• What to do:
Please transcribe the data below exactly. Leave the pictures out.

• Recorded information:
====
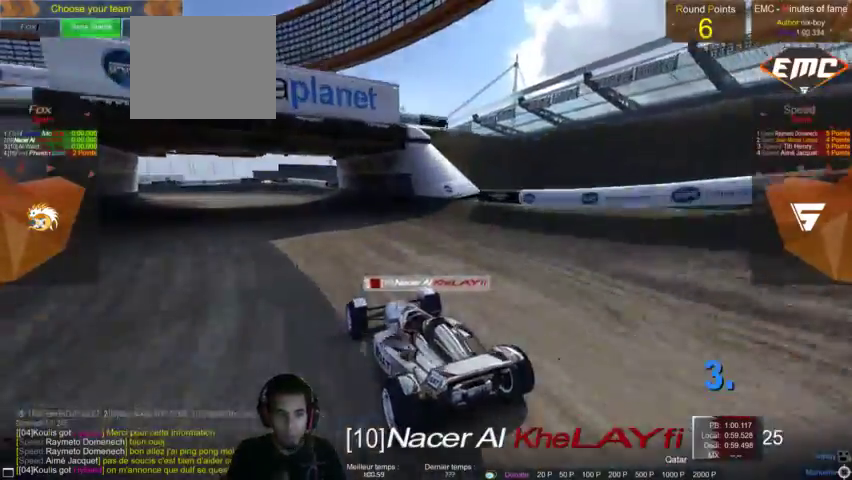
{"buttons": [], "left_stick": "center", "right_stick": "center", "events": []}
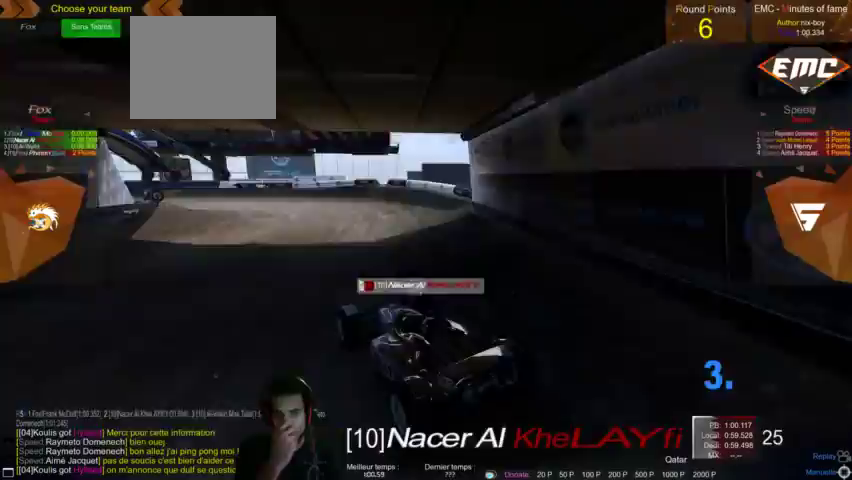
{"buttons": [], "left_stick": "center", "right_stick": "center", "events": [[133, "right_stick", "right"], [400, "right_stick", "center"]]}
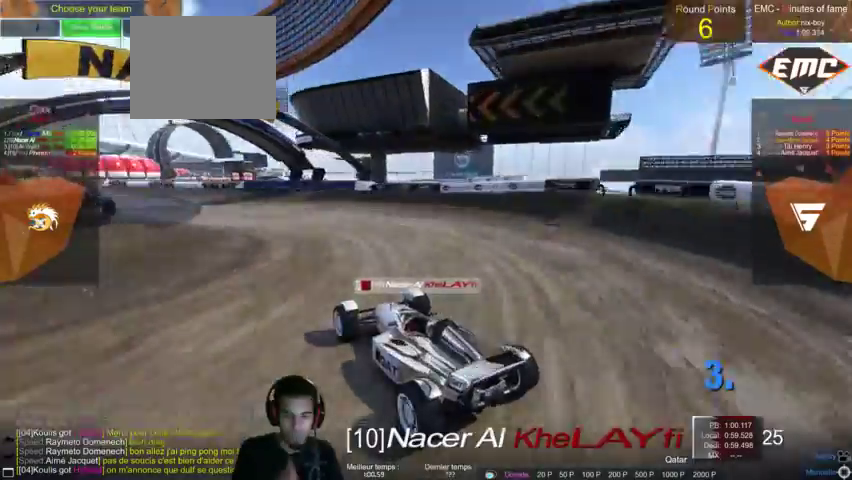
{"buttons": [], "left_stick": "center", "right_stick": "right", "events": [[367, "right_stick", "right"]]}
====
• Result for this exercise:
{"buttons": [], "left_stick": "center", "right_stick": "center", "events": []}
{"buttons": [], "left_stick": "center", "right_stick": "center", "events": [[133, "right_stick", "right"], [400, "right_stick", "center"]]}
{"buttons": [], "left_stick": "center", "right_stick": "right", "events": [[367, "right_stick", "right"]]}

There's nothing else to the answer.